South Korea's spy agency believes it has solved the mystery of Kim Jong-un’s 40 day disappearance – and it does not involve gout, an attempted coup or an addiction to Swiss cheese.

Instead, the National Intelligence Service (NIS) believes a foreign doctor operated on the leader of North Korea to remove a cyst from his right ankle because he was suffering from Tarsal Tunnel Syndrome.

Kim is believed to have been operated on by doctors in September or October.

Park Byeong-seok, an aide for opposition politician Shin Kyung-min said the spy agency told legislators in a closed-door briefing the condition could recur of Kim's obesity, smoking and heavy public schedule.

Lim Dae-seong, an aide to ruling parliamentarian Lee Cheol-woo, who also attended the briefing, said the spy agency identified Kim's condition as Tarsal Tunnel Syndrome.

The syndrome is caused by the compression of a nerve, sometimes because of a cyst. Surgery is generally considered a last resort after other treatments are unsuccessful.

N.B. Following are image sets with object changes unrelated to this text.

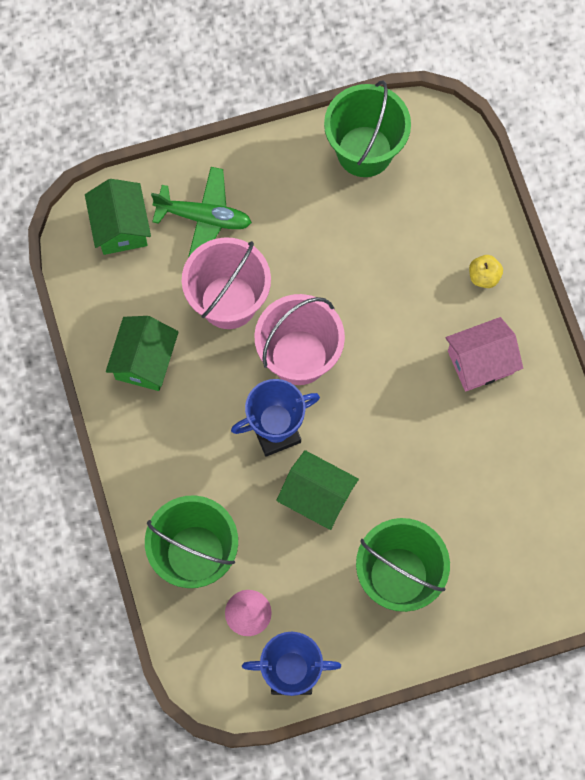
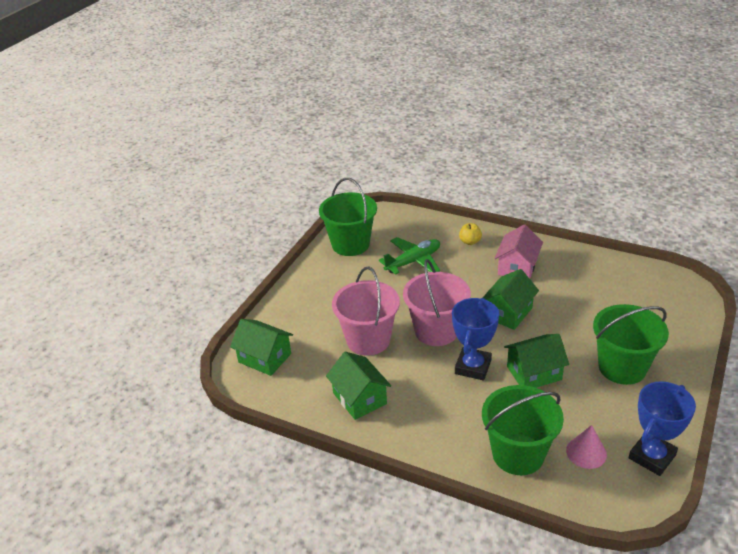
camera: 45 degrees left, 35 degrees down
green plane [151,167,252,257] -> green plane moved to [379,237,440,275]
none -> green house [482,269,539,330]

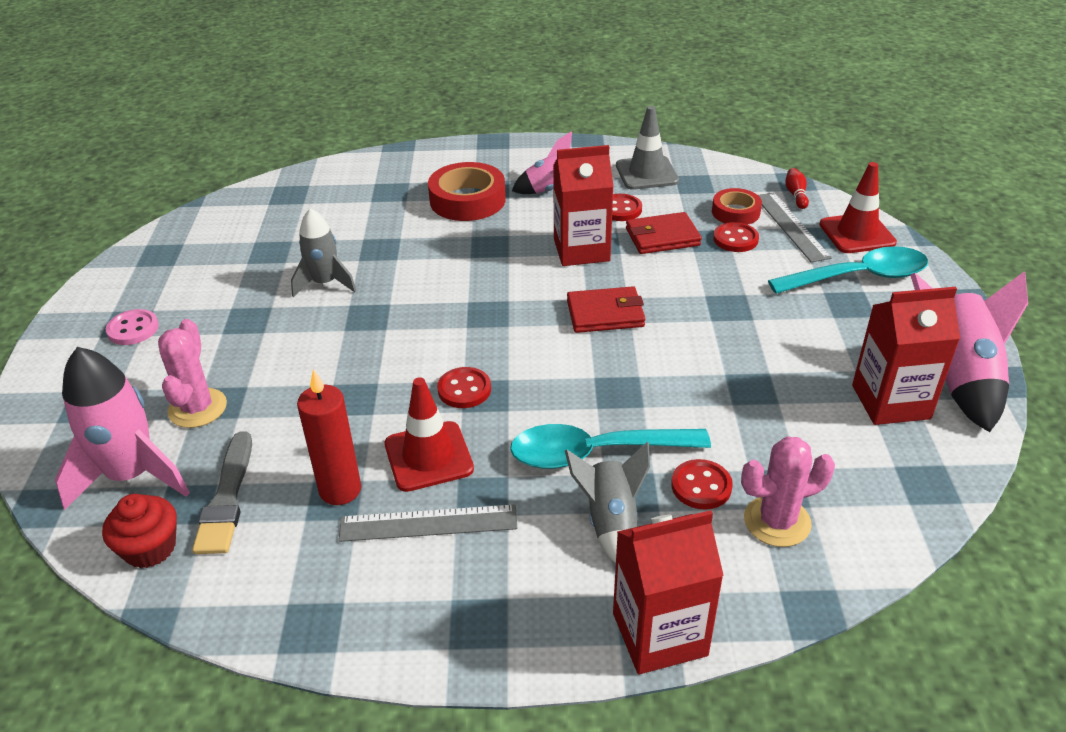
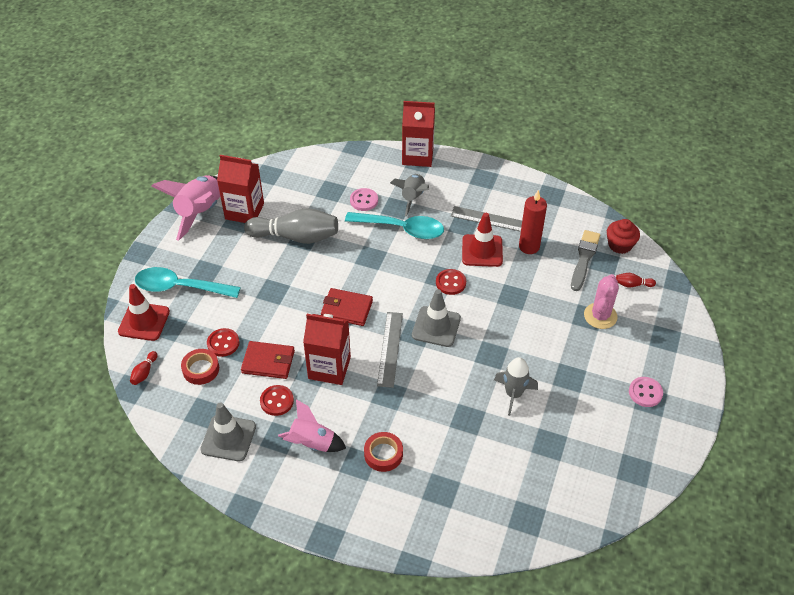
camera: 160 degrees left, 10 degrees up
pink rocket [55,347,190,510] -> red bowling pin [616,273,656,287]
red tape [428,162,506,221] -> red tape [364,432,403,472], size x0.61
red button [671,459,733,510] -> pink button [350,188,378,211]
pink cactus [741,436,835,547] -> none
grey ruler [758,192,832,262] -> grey ruler moved to [377,312,403,388]
none -> grey bowling pin [244,208,338,244]
none -> grey traffic cone [412,289,461,347]

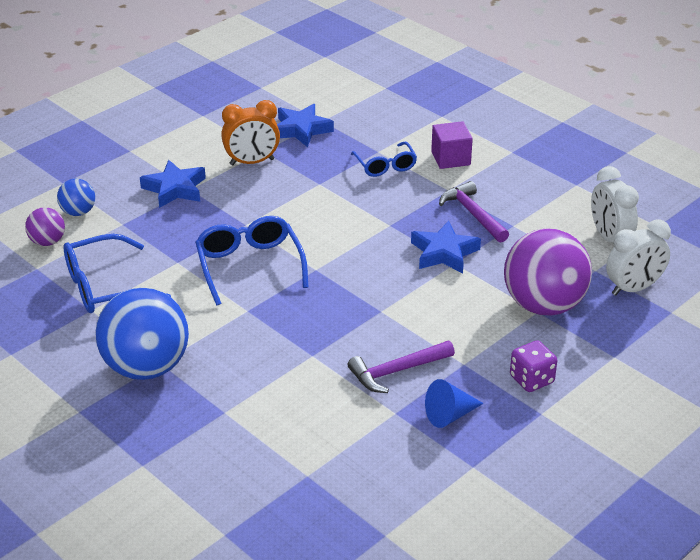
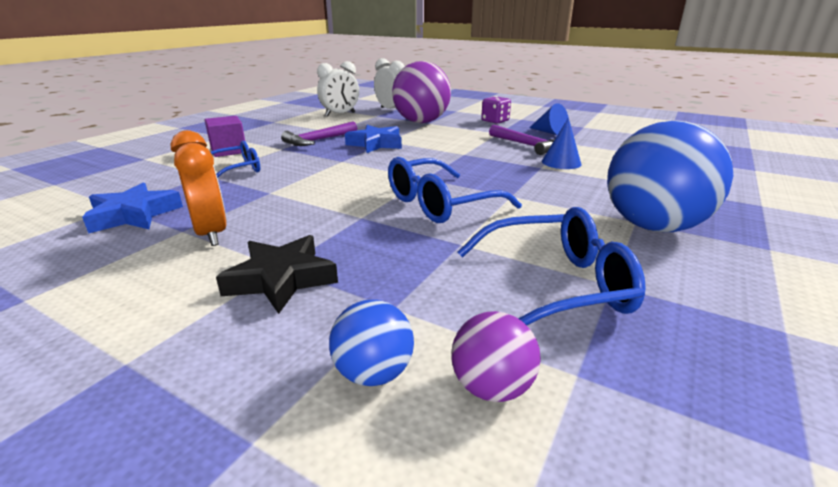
camera: 105 degrees left, 10 degrees down
blue glasses [63,234,171,313] -> blue glasses turned 60 degrees counterclockwise [458,207,646,325]
blue star [140,160,206,208] -> black star [216,235,338,314]
none -> blue cone [542,118,581,169]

After last being seen in state media on 3 September, Kim reappeared on 14 October, walking with a cane. He was seen hobbling in his final public appearance before disappearing from view, prompting speculation among some that his love of Swiss cheese had led to gout.

The speculation over his absence was particularly intense because of the Kim family's importance to impoverished, nuclear-armed North Korea. The family has ruled the country since its founding in 1948 and Kim is invariably at the centre of all state propaganda.

The agency also said North Korea has expanded five of its political prisoner camps, including the Yodok camp, which was relocated to the north-west city of Kilchu, according to Mr Lim. He said it believes the camps hold about 100,000 prisoners.

Mr Lim said the agency believes North Korea recently used a firing squad to execute several people who had been close to Kim's uncle, Jang Song-thaek, who was killed in a December 2013 purge.

The Yonhap news agency quoted the NIS as saying the notoriously secretive state has executed an estimated 50 people this year and demoted dozens of senior military officers.

It was not immediately clear how the information was obtained by the spy agency.